(RECORDS begins)

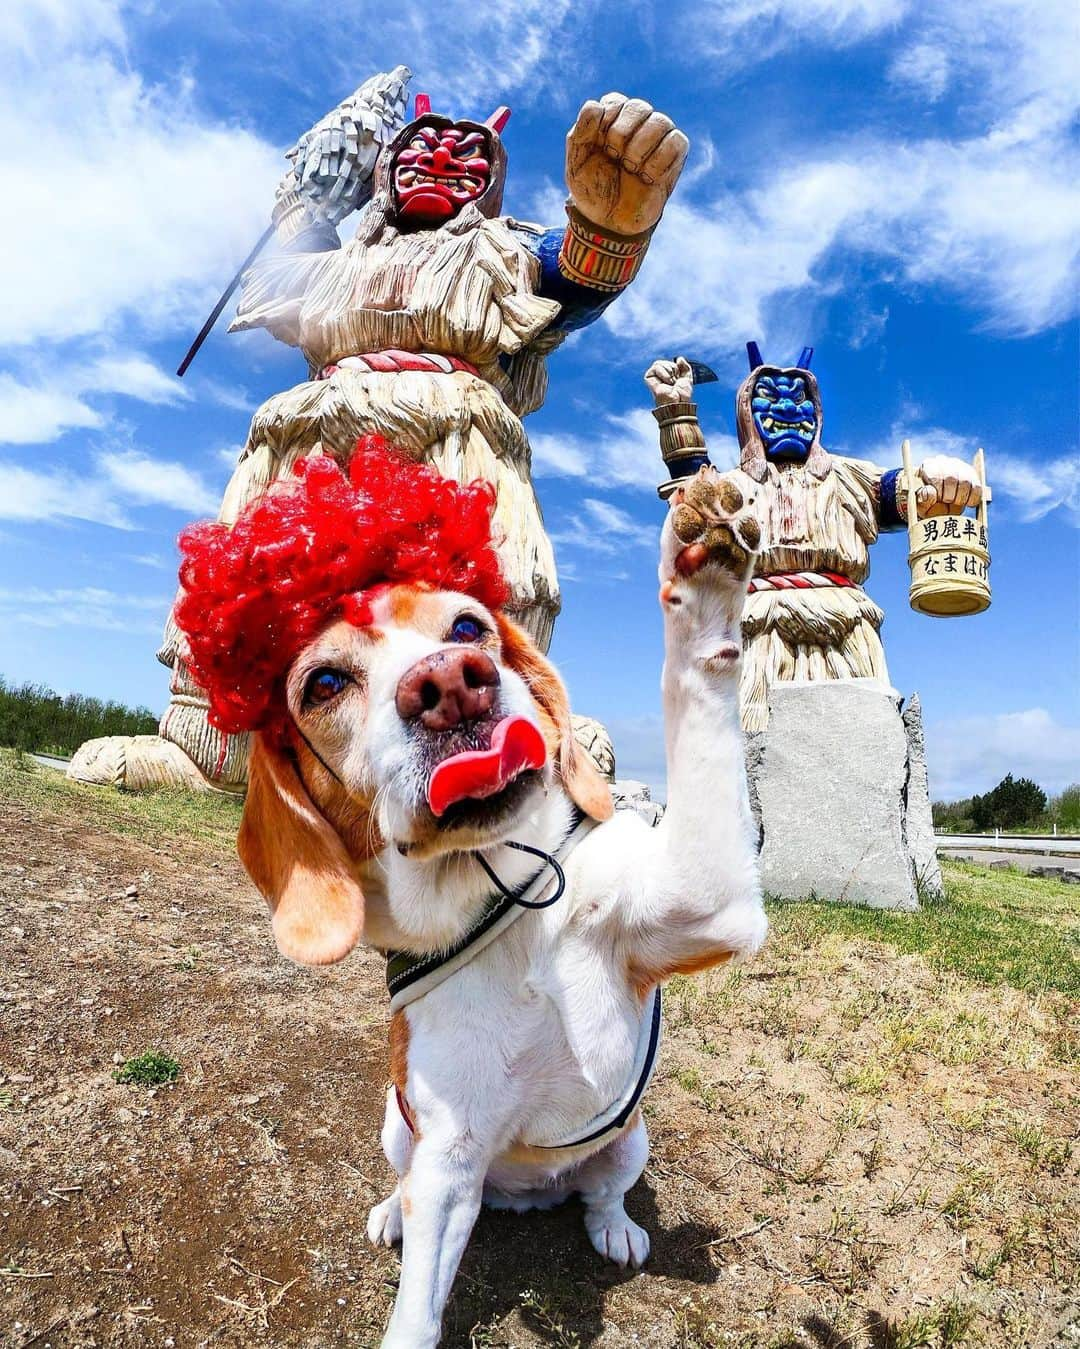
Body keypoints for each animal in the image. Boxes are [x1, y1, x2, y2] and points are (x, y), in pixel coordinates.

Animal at [229, 461, 765, 1338]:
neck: (500, 897)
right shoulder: (447, 1157)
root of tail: (520, 1194)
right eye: (325, 682)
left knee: (602, 1190)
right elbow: (417, 1306)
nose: (449, 683)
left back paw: (614, 1225)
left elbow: (699, 680)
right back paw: (394, 1212)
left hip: (633, 1137)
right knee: (412, 1189)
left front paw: (708, 569)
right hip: (398, 1125)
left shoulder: (706, 897)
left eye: (469, 626)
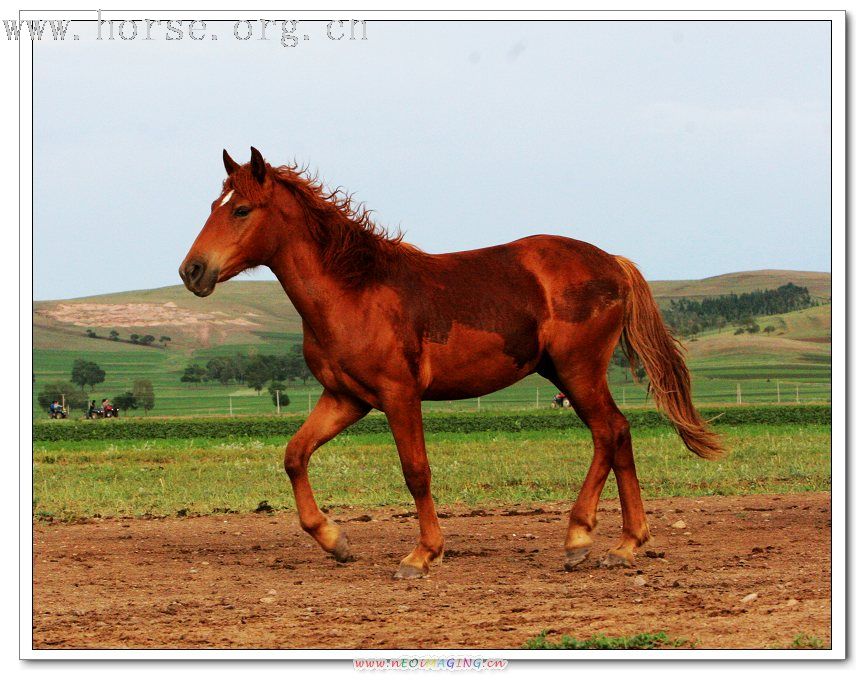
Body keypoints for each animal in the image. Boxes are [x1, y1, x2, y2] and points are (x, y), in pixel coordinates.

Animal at [181, 149, 724, 580]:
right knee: (618, 434)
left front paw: (422, 555)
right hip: (564, 373)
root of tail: (613, 263)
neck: (354, 292)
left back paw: (580, 539)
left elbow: (416, 471)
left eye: (241, 209)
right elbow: (295, 455)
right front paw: (336, 542)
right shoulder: (346, 398)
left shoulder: (399, 395)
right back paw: (626, 544)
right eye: (212, 206)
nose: (192, 271)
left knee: (609, 432)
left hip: (578, 371)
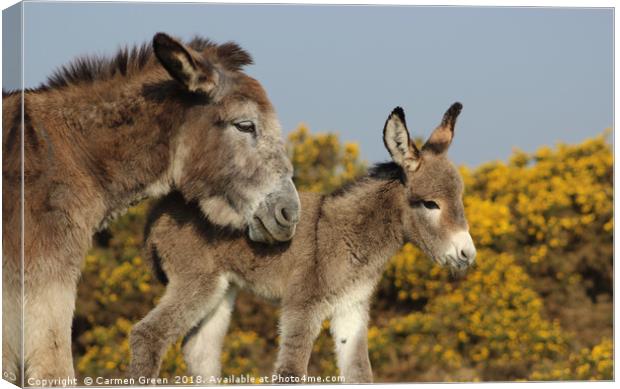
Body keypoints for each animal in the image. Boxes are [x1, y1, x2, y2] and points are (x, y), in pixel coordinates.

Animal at [132, 103, 474, 382]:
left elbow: (359, 372)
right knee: (147, 336)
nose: (467, 255)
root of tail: (162, 207)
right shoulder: (302, 306)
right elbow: (290, 371)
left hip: (222, 289)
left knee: (200, 351)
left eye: (459, 198)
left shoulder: (351, 307)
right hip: (196, 282)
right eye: (430, 204)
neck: (352, 235)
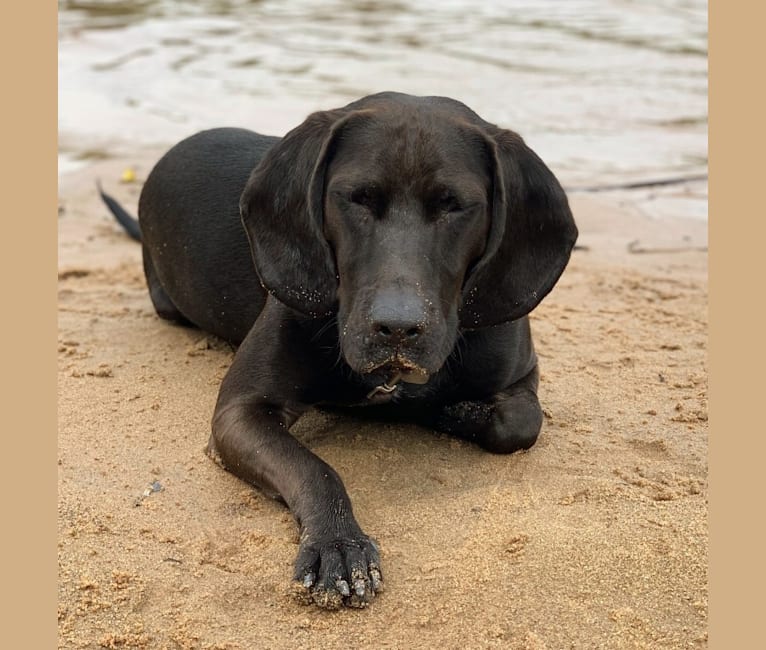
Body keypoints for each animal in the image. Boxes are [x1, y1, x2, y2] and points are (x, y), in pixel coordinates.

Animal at [103, 91, 584, 608]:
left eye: (454, 206)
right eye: (357, 198)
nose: (397, 328)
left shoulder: (521, 375)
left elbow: (520, 423)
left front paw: (445, 410)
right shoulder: (240, 412)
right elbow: (314, 470)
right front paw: (337, 542)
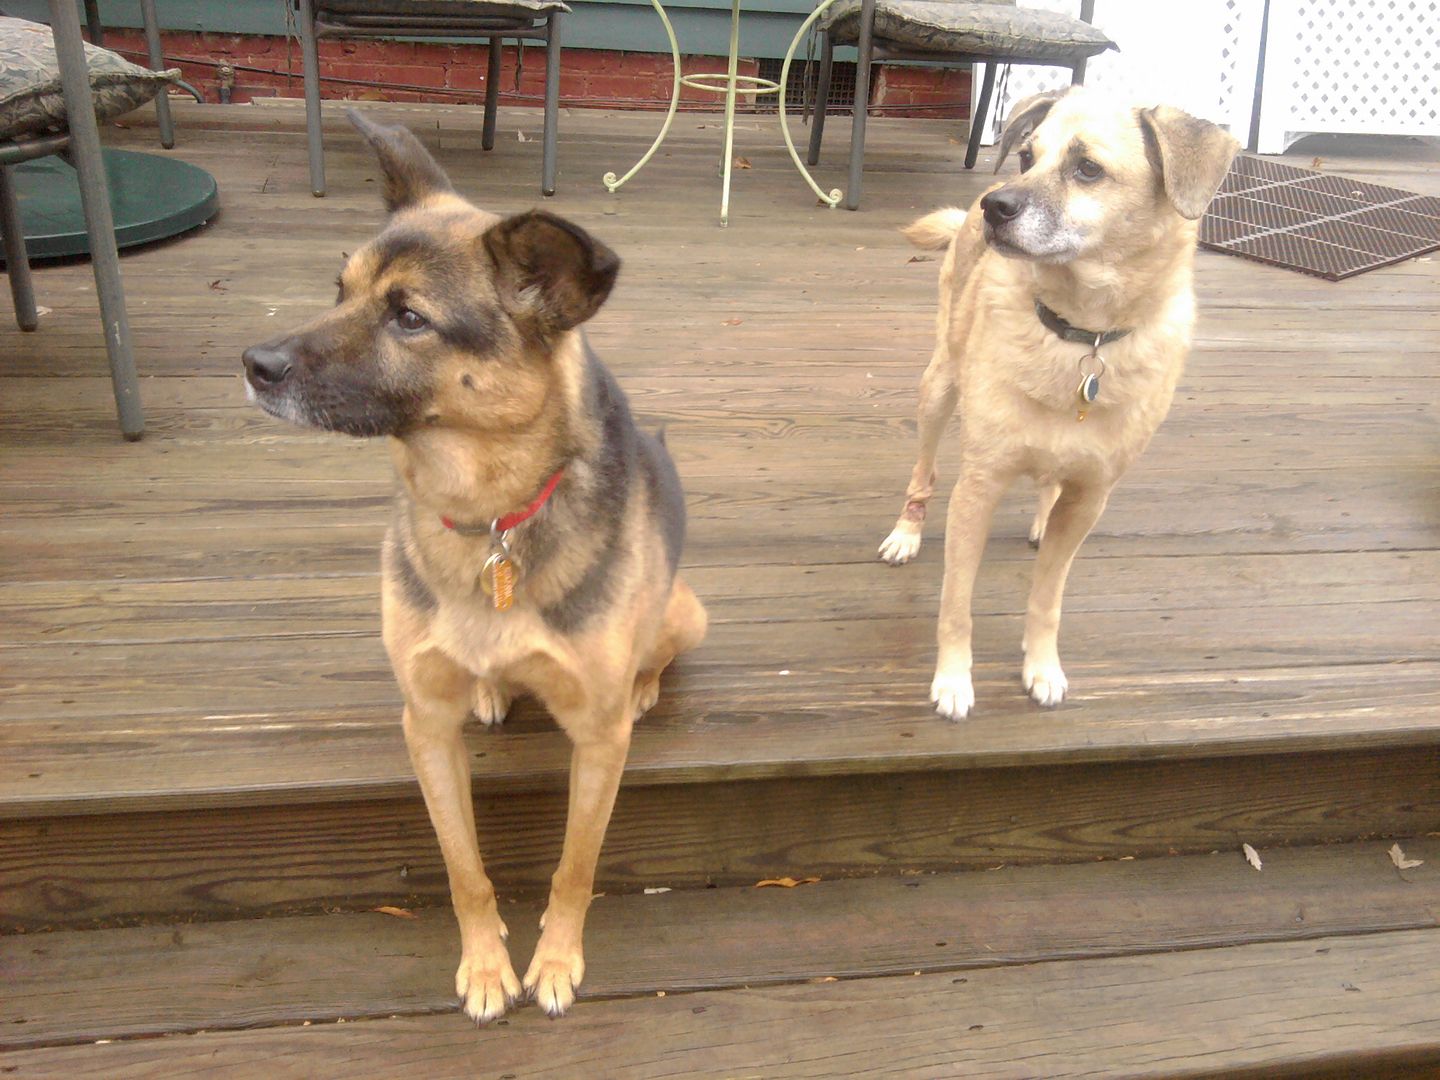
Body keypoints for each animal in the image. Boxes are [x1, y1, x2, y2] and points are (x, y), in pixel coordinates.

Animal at [244, 112, 705, 1025]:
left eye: (409, 317)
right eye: (338, 288)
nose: (254, 364)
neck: (489, 513)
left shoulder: (598, 743)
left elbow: (575, 868)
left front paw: (554, 961)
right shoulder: (424, 724)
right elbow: (464, 870)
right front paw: (488, 966)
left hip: (688, 611)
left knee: (656, 652)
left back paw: (644, 681)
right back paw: (492, 689)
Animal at [875, 88, 1238, 722]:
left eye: (1087, 168)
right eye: (1026, 156)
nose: (994, 206)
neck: (1081, 335)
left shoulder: (1091, 498)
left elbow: (1048, 596)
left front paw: (1042, 667)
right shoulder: (978, 489)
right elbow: (956, 602)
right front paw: (953, 679)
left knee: (1050, 486)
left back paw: (1043, 516)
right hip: (937, 389)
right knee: (924, 473)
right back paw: (907, 532)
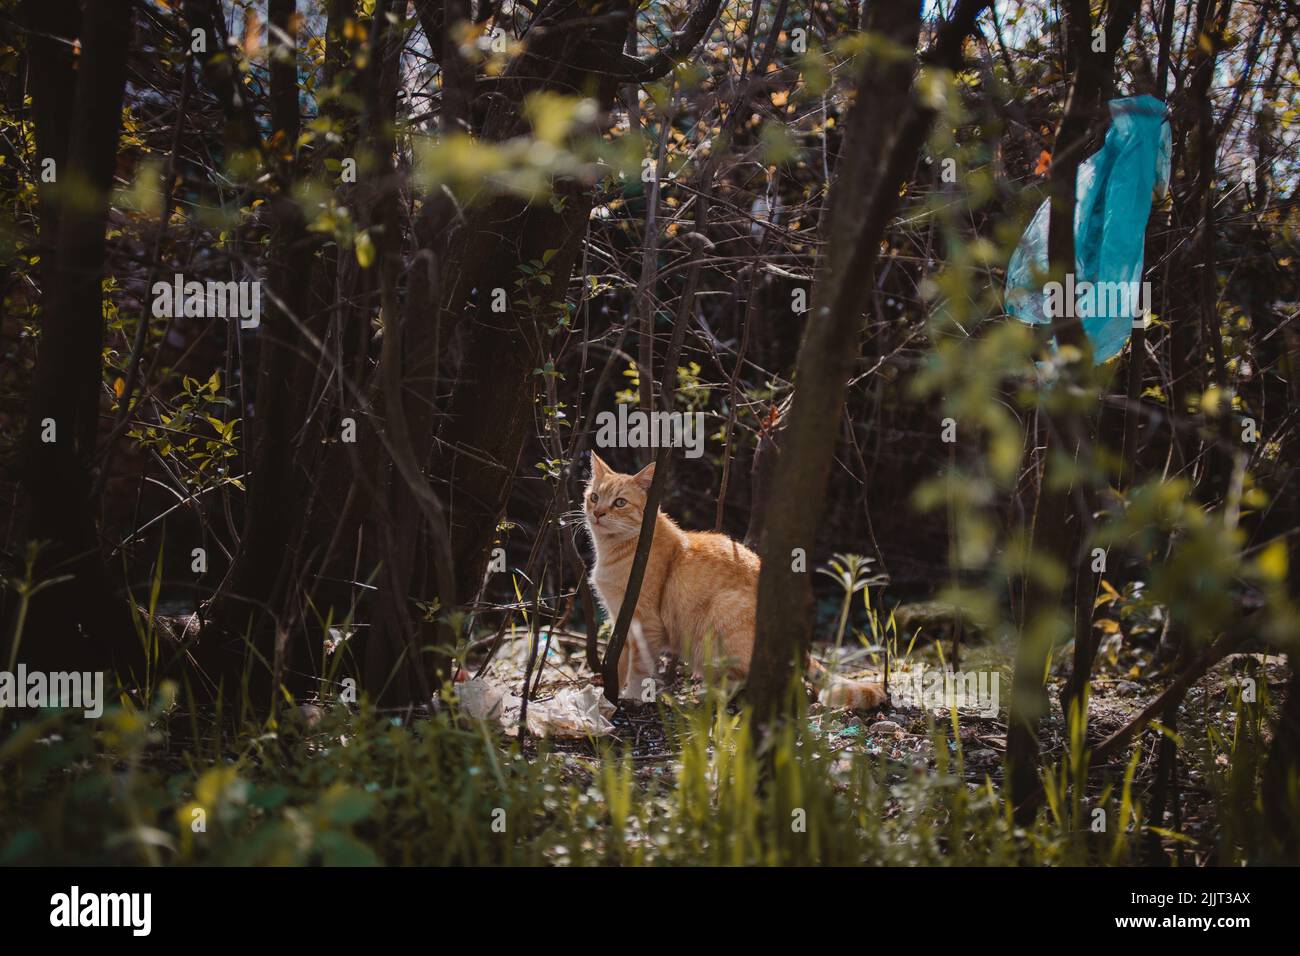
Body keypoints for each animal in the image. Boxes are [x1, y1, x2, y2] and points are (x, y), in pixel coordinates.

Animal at [585, 455, 889, 712]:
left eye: (620, 503)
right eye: (594, 497)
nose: (598, 513)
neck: (614, 551)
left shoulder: (645, 623)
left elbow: (639, 669)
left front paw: (633, 697)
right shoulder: (621, 621)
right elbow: (617, 663)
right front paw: (608, 697)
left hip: (720, 617)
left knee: (743, 679)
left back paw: (709, 695)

(RECORDS ends)

• INSTRUCTIONS FOR THE TASK:
Exact copies of the entries above are needed, with every picture removed.

• EXERCISE RESULT:
Body keypoints for each animal in the image. Boxes are [x1, y1, x2, y2] and points are (x, y), in pixel coordinates.

Animal at [229, 461, 765, 1338]:
neck: (500, 897)
right shoulder: (447, 1157)
root of tail: (520, 1194)
right eye: (325, 682)
left knee: (602, 1190)
right elbow: (417, 1306)
nose: (449, 683)
left back paw: (614, 1225)
left elbow: (699, 680)
right back paw: (394, 1212)
left hip: (633, 1137)
right knee: (412, 1189)
left front paw: (708, 569)
right hip: (398, 1125)
left shoulder: (706, 897)
left eye: (469, 626)
Body keypoints for each animal in the image. Boxes are [x1, y1, x2, y2] and points are (x, y), in pixel coordinates.

Animal at [181, 149, 724, 580]:
right knee: (618, 434)
left front paw: (422, 555)
right hip: (564, 373)
root of tail: (613, 263)
neck: (354, 292)
left back paw: (580, 539)
left elbow: (416, 471)
left eye: (241, 209)
right elbow: (295, 455)
right front paw: (336, 542)
right shoulder: (346, 398)
left shoulder: (399, 395)
right back paw: (626, 544)
right eye: (212, 206)
nose: (192, 271)
left knee: (609, 432)
left hip: (578, 371)
Body keypoints for each animal in the image. Boxes are [x1, y1, x2, y2] and points are (x, y), in pixel coordinates.

Animal at [132, 103, 474, 382]:
left elbow: (359, 372)
right knee: (147, 336)
nose: (467, 255)
root of tail: (162, 207)
right shoulder: (302, 306)
right elbow: (290, 371)
left hip: (222, 289)
left knee: (200, 351)
left eye: (459, 198)
left shoulder: (351, 307)
right hip: (196, 282)
right eye: (430, 204)
neck: (352, 235)
Body keypoints for each animal in the image. Boxes are [x1, y1, x2, y2] and points are (x, y), in pixel coordinates.

Animal at [103, 91, 584, 608]:
left eye: (454, 206)
right eye: (357, 198)
nose: (397, 328)
left shoulder: (521, 375)
left elbow: (520, 423)
left front paw: (445, 410)
right shoulder: (240, 412)
right elbow: (314, 470)
right front paw: (337, 542)
Body keypoints for each animal in the image. Boxes are [x1, y1, x2, y2] and points are (x, y), in pixel coordinates.

Animal at [244, 112, 705, 1025]:
left eye: (409, 317)
right eye: (338, 288)
nose: (254, 364)
neck: (489, 513)
left shoulder: (598, 743)
left elbow: (575, 868)
left front paw: (554, 961)
right shoulder: (424, 724)
right elbow: (464, 870)
right front paw: (488, 966)
left hip: (688, 611)
left knee: (656, 652)
left back paw: (644, 681)
right back paw: (492, 689)
Animal at [875, 88, 1238, 722]:
left eye: (1087, 168)
right eye: (1026, 156)
nose: (994, 206)
neck: (1081, 335)
left shoulder: (1091, 498)
left elbow: (1048, 596)
left front paw: (1042, 667)
right shoulder: (978, 489)
right elbow: (956, 602)
right front paw: (953, 679)
left knee: (1050, 486)
left back paw: (1043, 516)
right hip: (937, 389)
right knee: (924, 473)
right back paw: (907, 532)
Body keypoints for each animal in the image. Boxes are [x1, y1, x2, y2] and points are (x, y), in pixel coordinates.

Animal at [585, 455, 889, 712]:
left eye: (620, 503)
right eye: (594, 497)
nose: (598, 513)
neck: (614, 551)
left shoulder: (645, 623)
left elbow: (639, 669)
left front paw: (633, 697)
right shoulder: (621, 621)
right elbow: (617, 663)
right front paw: (608, 697)
left hip: (720, 617)
left knee: (743, 679)
left back paw: (709, 695)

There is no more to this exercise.